Os dados relativos a investimentos para os próximos anos, produzidos pelo IJSN – Instituto Jones dos Santos Neves e divulgados pelo jornal A Gazeta no último domingo, por exemplo, mostram movimentos interessantes. O primeiro deles diz respeito ao perfil dos investimentos sob a ótica da diversificação. Se tomarmos como referência o primeiro ponto da série histórica iniciada em 2002 e que projetava para os cinco anos à frente, vamos observar uma nítida tendência de diversificação. Ou seja, um número muito maior de segmentos passou a compor o quadro geral de investimentos. Ótimo!
O segundo movimento, que de alguma forma está relacionado ao primeiro, mas que se apresenta ainda com menor intensidade, é observado através da desconcentração territorial. A região Metropolitana perde participação no bolo geral dos investimentos, enquanto regiões como Polo Linhares, Metropolitana Expandida Sul e Polo Cachoeiro ganham. O grande desafio, no entanto, continua sendo fazer com que todo esse crescimento também passe a beneficiar as demais regiões de maneira mais significativa. Mesmo assim, avanços já são detectados nesta última versão do trabalho de mapeamento de investimentos.

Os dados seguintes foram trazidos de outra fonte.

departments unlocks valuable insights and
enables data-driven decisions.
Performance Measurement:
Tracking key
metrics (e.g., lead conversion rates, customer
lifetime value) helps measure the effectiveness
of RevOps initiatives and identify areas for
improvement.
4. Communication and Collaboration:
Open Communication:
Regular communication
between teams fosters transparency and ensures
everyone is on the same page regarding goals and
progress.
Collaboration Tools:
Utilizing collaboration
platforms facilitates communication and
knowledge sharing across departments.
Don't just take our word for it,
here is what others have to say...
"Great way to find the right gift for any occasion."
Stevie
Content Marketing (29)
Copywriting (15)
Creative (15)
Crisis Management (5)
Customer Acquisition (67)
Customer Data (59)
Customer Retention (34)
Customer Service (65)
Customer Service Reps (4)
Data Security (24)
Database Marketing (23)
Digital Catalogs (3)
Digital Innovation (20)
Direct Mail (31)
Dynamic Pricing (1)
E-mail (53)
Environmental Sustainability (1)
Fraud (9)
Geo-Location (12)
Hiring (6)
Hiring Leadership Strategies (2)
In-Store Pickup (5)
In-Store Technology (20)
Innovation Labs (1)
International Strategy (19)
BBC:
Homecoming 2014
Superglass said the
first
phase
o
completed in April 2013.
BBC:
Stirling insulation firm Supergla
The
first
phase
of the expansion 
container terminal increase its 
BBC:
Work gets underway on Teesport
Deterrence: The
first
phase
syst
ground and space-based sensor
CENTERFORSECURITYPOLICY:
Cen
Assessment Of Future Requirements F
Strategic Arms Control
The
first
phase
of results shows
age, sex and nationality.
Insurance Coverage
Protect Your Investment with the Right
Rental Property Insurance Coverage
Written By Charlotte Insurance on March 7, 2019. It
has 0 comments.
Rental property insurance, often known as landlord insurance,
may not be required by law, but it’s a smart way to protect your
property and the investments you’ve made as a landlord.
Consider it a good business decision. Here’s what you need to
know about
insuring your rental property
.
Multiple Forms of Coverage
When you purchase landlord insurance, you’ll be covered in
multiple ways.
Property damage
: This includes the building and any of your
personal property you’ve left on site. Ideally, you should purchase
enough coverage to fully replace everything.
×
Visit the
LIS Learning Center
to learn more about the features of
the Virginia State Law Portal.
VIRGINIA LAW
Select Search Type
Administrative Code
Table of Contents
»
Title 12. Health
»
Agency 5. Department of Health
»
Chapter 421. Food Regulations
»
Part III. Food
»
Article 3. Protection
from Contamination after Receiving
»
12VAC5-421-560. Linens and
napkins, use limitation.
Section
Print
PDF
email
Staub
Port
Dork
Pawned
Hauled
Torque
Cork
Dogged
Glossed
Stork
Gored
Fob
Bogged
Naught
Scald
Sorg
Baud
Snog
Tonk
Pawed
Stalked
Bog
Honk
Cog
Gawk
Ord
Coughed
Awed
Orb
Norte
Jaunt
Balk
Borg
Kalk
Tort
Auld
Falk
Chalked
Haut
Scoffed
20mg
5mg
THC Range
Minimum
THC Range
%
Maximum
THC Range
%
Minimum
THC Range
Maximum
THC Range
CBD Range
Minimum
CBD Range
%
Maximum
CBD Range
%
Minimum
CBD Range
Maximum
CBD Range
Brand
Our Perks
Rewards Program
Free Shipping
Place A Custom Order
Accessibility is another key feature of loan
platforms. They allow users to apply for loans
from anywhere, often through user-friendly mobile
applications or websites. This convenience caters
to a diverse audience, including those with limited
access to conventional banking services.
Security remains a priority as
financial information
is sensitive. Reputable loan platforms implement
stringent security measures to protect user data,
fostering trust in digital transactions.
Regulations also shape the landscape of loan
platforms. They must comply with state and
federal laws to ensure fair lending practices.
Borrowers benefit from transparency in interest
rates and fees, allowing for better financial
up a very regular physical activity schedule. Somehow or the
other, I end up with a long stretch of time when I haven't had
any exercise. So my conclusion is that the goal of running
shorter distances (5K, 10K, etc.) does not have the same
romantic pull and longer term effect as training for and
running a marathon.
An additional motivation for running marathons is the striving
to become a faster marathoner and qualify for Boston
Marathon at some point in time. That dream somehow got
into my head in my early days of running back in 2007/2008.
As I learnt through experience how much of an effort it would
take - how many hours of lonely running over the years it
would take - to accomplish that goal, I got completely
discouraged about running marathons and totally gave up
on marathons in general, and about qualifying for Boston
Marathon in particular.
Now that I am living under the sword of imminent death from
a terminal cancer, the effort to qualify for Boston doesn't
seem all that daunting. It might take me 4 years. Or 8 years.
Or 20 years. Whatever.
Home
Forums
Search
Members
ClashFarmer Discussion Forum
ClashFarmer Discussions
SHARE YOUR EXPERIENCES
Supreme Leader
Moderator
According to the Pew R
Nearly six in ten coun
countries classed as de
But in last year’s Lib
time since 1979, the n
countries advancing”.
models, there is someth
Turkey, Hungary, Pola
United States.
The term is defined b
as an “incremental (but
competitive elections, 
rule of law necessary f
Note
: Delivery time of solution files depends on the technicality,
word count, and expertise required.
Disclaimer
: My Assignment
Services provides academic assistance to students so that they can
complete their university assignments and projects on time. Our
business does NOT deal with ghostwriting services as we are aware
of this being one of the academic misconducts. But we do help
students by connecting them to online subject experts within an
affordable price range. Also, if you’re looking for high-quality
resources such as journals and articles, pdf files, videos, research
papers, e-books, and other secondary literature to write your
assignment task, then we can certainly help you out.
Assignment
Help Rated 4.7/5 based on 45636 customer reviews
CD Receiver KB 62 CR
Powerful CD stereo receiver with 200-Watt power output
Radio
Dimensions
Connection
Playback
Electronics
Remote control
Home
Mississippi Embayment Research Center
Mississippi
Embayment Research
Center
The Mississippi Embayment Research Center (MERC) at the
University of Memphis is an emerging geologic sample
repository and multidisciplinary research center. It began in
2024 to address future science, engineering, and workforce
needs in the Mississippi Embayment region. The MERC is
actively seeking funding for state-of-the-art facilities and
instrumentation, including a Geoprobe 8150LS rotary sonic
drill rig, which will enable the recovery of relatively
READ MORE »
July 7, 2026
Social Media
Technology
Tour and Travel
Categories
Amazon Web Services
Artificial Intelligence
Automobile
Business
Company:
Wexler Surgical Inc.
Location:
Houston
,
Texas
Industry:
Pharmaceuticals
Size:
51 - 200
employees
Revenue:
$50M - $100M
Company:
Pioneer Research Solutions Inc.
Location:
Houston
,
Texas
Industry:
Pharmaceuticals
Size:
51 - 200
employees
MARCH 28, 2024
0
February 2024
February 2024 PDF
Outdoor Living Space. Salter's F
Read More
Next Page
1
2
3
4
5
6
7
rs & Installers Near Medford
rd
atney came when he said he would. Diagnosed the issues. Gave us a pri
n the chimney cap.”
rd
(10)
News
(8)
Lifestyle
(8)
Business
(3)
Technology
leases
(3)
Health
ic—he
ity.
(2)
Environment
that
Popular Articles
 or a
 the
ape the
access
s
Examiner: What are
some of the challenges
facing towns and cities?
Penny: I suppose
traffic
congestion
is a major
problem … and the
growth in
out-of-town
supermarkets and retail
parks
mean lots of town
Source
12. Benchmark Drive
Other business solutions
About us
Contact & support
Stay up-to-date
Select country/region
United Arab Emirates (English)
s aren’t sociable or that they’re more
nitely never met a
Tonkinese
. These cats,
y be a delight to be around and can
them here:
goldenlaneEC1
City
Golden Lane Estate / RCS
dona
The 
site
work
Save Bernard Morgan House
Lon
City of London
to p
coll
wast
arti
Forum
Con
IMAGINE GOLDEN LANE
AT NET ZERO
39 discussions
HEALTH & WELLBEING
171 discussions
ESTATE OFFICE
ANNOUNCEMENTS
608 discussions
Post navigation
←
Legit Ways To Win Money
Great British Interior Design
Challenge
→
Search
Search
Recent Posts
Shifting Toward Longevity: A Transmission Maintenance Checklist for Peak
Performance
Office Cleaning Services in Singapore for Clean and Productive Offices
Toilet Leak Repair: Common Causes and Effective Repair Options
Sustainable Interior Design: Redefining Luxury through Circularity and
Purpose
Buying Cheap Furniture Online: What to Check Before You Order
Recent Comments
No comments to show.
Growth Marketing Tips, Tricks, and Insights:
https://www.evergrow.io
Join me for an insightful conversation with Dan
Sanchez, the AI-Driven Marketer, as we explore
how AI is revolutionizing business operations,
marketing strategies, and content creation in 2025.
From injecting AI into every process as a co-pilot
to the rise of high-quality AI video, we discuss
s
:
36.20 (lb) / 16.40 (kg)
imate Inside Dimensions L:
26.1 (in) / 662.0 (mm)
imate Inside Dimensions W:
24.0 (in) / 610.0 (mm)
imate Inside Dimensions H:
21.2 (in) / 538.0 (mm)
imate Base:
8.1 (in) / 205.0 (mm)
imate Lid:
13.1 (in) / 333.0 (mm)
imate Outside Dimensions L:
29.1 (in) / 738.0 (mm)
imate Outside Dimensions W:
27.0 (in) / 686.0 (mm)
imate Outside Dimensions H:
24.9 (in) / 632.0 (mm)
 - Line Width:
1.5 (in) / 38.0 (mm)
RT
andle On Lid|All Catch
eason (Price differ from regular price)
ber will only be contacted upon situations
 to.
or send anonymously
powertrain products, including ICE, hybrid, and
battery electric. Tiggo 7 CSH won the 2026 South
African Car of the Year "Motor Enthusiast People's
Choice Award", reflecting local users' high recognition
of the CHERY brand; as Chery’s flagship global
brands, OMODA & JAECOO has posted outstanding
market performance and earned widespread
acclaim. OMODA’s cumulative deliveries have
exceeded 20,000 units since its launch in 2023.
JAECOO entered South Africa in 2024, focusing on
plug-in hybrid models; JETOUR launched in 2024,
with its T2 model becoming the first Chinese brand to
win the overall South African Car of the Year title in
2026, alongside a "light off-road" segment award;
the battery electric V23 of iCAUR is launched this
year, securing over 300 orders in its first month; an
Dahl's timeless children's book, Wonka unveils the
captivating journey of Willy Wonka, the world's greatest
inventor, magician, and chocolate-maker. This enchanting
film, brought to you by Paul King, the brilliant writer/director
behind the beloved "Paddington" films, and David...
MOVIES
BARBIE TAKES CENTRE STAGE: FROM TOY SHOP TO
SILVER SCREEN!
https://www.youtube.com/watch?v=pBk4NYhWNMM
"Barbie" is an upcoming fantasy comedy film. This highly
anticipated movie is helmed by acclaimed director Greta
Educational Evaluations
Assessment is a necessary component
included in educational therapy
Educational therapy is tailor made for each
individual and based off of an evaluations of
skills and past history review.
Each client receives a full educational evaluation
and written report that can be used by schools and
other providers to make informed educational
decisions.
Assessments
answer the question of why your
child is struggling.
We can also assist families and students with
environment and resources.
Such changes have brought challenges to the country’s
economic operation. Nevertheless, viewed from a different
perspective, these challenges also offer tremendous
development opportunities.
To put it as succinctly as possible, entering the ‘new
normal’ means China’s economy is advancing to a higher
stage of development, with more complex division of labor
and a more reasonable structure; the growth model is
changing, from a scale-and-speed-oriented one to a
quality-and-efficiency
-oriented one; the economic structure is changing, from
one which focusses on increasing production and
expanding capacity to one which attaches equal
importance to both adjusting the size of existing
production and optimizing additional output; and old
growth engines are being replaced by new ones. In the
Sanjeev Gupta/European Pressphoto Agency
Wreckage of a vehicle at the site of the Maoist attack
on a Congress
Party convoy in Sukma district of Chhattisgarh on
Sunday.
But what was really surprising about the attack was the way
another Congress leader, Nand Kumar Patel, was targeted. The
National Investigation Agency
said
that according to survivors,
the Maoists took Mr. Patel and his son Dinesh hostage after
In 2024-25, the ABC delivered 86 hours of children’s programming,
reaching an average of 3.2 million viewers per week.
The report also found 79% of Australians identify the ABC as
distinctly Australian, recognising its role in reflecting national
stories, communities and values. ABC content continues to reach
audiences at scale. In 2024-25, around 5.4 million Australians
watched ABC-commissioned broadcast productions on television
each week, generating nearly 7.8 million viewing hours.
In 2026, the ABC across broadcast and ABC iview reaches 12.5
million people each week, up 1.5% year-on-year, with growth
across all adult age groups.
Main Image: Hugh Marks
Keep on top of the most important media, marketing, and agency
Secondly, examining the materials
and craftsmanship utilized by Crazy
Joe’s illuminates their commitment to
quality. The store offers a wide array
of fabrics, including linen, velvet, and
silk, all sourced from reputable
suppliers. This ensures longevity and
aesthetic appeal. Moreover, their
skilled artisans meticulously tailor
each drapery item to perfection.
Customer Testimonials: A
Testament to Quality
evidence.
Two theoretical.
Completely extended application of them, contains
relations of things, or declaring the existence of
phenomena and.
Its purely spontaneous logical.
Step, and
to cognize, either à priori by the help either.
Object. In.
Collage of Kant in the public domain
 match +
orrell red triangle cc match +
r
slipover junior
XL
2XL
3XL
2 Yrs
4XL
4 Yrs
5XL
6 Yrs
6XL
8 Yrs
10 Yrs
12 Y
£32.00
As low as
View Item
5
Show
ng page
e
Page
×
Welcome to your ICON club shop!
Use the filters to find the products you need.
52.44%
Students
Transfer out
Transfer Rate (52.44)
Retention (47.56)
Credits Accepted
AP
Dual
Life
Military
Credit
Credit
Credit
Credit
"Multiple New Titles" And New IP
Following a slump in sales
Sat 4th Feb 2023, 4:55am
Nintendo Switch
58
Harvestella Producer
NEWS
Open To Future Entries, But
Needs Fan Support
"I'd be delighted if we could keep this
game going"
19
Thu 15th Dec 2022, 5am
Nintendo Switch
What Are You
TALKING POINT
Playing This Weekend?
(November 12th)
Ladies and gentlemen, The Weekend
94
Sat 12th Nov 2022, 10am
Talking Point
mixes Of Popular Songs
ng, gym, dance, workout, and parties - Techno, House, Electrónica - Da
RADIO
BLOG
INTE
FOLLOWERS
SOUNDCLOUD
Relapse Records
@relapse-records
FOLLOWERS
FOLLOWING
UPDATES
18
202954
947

Para finalizar, consideramos razoável supor que os dois movimentos acima descritos possam ter relação direta com o fato de que a velocidade do crescimento do emprego formal no Espírito Santo, nos últimos sete anos, ter sido bem maior do que a velocidade de crescimento do PIB: 8,04% contra 4,28% ao ano. Essa diferença não encontraria explicação apenas numa maior formalização das relações de empregatícias – passagem da informalidade para a formalidade através do emprego com carteira de trabalho -. Algo de novo estaria em operação. E o mais provável é que estejamos num estágio acelerado de amadurecimento da economia. E nessa situação, a diversificação, a complexidade e a sofisticação fazem ampliar o leque de oportunidades do crescimento econômico e do desenvolvimento. Nesse ambiente, as respostas aos estímulos dos investimentos tendem a ser potencialmente mais impactantes, muito mais do que foi no passado. E podem ser ainda maiores, se nos capacitarmos para tanto.